CMS launches new ACO initiative for rural, underserved areas
CMS (Baltimore, MD) announced a new ACO initiative that is designed to encourage new ACOs to form in rural and underserved areas, and for current Medicare Shared Savings Program ACOs to transition to arrangements with greater financial risk. The initiative is called the ACO Investment Model, and will build on the experience with the Advance Payment Model. CMS will provide up to $114 million in upfront investments to up to 75 ACOs across the country. The model is in response to stakeholder concerns and some research which suggests some providers lack adequate access to the capital needed to invest in infrastructure necessary to successfully implement population care management. Participation in the ACO Innovation Model will be limited to the following groups:
New Shared Savings Program ACOs joining in 2016: The ACO Investment Model seeks to encourage uptake of coordinated, accountable care in rural geographies and areas where there has been little ACO activity, by offering pre-payment of shared savings in both upfront and ongoing per beneficiary per month payments.

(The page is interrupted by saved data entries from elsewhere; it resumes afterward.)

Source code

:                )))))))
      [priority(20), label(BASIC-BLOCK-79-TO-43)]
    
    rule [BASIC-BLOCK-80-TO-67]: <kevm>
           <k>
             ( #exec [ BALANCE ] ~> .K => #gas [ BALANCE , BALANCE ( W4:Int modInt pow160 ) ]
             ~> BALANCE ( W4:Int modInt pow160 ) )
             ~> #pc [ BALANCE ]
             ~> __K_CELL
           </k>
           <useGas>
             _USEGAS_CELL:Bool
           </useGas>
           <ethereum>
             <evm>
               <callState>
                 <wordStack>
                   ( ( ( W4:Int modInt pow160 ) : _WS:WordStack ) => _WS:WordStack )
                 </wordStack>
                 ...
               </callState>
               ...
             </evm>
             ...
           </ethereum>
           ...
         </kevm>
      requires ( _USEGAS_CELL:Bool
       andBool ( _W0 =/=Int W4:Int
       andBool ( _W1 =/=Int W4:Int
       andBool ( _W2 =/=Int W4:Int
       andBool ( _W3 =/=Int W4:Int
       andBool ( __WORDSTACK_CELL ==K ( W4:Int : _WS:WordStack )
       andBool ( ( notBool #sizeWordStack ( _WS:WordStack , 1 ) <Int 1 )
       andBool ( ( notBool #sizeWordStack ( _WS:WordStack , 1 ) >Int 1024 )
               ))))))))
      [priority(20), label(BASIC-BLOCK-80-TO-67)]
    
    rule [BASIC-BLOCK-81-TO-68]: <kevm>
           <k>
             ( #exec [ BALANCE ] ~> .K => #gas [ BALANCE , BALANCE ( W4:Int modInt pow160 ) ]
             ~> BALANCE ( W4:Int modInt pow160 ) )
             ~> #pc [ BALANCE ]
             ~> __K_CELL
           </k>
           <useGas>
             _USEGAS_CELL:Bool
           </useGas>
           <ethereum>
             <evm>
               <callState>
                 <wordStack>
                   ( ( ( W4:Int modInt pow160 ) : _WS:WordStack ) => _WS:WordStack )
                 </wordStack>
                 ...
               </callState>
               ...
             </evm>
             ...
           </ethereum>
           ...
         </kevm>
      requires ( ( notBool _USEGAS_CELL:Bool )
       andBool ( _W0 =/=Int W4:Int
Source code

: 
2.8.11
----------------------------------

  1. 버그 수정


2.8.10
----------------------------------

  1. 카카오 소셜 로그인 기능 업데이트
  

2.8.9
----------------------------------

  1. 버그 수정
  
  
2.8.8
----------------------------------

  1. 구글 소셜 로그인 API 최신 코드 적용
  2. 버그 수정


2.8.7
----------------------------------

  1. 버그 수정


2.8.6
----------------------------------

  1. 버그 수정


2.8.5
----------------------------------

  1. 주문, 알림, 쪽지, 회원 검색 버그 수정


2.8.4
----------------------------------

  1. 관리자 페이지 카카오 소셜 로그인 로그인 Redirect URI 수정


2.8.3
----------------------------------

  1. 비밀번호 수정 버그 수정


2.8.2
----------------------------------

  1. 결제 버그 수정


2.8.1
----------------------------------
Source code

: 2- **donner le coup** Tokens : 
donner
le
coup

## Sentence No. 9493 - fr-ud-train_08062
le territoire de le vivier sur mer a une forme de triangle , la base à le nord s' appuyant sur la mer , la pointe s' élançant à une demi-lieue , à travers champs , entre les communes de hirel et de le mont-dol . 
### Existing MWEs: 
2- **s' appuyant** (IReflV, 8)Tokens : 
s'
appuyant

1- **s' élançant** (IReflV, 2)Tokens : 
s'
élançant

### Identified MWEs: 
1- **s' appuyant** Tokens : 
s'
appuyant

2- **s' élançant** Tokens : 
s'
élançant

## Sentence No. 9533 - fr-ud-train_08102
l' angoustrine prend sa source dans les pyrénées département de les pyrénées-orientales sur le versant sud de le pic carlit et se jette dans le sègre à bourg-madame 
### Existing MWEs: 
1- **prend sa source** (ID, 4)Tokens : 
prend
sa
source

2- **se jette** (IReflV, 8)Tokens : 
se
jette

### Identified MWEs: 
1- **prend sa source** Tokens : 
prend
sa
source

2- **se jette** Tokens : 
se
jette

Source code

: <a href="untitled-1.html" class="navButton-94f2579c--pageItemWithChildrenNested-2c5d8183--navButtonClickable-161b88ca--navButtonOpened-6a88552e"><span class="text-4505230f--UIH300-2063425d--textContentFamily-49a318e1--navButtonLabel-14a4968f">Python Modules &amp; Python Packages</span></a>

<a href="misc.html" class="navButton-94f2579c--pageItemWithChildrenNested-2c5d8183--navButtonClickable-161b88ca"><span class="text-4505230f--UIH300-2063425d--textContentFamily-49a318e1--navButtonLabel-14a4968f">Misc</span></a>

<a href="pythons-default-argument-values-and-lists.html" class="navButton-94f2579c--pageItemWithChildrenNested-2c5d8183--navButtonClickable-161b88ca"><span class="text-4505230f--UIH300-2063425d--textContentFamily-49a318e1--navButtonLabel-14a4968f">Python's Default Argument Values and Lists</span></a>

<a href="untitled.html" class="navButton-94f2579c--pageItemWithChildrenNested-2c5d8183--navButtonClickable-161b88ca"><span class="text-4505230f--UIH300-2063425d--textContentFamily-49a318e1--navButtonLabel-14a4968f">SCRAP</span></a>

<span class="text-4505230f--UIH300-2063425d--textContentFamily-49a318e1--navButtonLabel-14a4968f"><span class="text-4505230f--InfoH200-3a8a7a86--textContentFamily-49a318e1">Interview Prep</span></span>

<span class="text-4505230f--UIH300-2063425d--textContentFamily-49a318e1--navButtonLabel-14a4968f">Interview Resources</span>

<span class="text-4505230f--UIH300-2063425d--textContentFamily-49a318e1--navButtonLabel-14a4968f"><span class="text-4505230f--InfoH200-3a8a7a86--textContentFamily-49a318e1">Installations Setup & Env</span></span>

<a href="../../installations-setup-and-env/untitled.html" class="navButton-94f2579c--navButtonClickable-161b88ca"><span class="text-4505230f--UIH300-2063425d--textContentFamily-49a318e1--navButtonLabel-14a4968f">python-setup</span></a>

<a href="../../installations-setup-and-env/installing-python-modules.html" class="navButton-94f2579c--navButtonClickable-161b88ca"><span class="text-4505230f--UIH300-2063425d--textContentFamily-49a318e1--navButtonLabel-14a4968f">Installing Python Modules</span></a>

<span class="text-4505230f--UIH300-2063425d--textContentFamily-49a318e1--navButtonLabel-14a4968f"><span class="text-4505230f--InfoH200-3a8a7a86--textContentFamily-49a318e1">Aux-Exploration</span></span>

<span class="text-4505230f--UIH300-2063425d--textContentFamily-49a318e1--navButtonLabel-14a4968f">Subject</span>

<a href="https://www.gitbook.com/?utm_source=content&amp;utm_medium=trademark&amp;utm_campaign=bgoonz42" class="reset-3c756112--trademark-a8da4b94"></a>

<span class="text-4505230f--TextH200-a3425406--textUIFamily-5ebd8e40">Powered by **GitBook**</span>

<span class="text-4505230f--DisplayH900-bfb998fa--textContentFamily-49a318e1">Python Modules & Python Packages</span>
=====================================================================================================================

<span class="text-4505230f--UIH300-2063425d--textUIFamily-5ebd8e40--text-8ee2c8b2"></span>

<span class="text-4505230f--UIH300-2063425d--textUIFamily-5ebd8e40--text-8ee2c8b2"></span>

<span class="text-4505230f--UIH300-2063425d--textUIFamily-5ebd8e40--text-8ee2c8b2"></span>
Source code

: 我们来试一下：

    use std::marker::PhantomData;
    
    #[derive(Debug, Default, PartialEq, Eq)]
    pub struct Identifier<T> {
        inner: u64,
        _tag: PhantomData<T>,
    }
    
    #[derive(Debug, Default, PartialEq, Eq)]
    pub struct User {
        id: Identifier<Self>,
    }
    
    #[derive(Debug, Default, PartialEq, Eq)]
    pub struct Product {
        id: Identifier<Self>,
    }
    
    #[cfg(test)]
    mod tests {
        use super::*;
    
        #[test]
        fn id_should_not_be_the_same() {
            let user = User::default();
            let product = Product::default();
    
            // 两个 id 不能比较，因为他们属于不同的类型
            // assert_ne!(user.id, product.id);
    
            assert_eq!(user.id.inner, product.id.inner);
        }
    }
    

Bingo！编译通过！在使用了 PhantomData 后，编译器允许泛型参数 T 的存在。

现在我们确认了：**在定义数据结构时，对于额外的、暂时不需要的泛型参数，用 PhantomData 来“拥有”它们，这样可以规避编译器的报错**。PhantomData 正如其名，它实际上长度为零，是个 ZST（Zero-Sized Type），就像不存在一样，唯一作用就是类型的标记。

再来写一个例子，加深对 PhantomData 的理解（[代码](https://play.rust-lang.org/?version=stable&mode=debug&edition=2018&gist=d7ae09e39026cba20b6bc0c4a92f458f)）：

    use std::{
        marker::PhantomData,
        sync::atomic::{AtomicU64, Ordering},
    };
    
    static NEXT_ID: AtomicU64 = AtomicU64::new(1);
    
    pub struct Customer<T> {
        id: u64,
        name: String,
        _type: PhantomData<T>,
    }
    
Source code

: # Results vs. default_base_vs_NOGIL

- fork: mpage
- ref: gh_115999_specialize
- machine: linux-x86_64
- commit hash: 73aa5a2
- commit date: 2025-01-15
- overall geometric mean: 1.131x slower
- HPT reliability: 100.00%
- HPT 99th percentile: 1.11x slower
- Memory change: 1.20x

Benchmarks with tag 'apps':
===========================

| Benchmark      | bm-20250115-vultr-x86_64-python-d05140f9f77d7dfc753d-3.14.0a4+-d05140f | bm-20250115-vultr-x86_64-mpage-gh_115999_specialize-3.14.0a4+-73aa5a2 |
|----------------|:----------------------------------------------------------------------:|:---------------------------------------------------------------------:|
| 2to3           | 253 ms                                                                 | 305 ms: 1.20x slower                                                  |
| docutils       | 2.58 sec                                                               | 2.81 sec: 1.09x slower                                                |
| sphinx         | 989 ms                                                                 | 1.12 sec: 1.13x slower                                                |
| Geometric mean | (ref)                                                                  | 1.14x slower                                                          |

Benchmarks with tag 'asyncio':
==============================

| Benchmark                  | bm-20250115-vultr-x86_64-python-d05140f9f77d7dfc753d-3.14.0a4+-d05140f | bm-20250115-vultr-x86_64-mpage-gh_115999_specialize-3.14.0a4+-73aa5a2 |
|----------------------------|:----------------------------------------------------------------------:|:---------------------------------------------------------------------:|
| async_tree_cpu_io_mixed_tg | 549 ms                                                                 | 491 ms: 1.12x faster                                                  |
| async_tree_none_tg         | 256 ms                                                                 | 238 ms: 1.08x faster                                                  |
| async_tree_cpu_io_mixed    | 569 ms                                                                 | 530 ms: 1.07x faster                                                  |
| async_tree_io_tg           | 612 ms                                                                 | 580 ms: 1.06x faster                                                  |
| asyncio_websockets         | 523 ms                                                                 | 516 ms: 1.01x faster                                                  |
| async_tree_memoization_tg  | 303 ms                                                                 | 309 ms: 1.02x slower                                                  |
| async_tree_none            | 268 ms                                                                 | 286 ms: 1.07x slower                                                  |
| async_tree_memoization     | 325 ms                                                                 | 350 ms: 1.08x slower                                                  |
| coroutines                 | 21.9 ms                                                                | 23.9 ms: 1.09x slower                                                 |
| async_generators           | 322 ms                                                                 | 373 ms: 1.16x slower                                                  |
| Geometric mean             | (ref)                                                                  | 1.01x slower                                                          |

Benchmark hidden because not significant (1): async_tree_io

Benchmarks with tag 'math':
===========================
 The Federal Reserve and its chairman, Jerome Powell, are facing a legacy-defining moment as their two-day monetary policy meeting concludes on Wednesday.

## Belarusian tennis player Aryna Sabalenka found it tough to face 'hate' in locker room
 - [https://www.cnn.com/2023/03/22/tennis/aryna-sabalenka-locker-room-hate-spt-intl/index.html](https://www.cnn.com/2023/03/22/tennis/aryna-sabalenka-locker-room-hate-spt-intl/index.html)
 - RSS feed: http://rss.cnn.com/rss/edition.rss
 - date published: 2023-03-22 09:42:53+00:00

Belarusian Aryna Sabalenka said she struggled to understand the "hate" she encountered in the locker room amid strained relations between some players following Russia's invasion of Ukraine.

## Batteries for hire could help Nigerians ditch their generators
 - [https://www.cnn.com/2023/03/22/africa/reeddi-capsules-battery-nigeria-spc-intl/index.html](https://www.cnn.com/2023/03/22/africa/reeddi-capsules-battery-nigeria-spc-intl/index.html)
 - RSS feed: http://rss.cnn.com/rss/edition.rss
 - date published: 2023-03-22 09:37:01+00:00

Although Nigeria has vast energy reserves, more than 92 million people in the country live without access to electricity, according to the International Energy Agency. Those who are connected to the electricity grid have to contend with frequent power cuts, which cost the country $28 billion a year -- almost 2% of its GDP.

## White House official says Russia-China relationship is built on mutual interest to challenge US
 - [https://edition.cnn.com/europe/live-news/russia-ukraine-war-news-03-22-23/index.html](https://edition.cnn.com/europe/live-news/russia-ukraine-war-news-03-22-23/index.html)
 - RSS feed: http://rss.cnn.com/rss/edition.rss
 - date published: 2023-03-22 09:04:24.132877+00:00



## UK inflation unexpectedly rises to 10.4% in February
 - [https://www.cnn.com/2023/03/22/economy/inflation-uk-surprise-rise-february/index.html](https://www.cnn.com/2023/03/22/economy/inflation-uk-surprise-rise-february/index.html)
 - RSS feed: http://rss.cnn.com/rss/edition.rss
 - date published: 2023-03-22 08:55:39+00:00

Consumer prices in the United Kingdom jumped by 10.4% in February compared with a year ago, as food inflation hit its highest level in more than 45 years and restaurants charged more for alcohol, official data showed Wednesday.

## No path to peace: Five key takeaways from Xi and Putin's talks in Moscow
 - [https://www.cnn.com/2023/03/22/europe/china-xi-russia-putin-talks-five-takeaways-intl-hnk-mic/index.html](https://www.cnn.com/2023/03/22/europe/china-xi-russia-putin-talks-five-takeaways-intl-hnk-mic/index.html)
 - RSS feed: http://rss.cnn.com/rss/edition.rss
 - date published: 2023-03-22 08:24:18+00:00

ACOs that joined Shared Savings Program starting in 2012, 2013, and 2014: The ACO Investment Model will help ACOs succeed in the shared savings program and encourage progression to higher levels of financial risk, ultimately improving care for beneficiaries and generating Medicare savings.
The application deadline for organizations that started in the Shared Savings Program in 2012 or 2013 was December 1, 2014. Applications will be available in summer 2015 for ACOs that started in the Shared Savings Program in 2014 or will start in 2016.
Advocate Health Care, NorthShore University HS plan merger
In September, Advocate Health Care (Downers Grove, IL) and NorthShore University HealthSystem (Evanston, IL) announced plans to merge and form a new integrated system to be called Advocate NorthShore Health Partners. The new system will be the largest in Illinois and 11th largest in the country, serving over 3 million patients each year. Advocate Health Care CEO James Skogsbergh and NorthShore CEO Mark Neaman will jointly lead the organization. The new system should officially launch in early 2015 after regulatory approvals.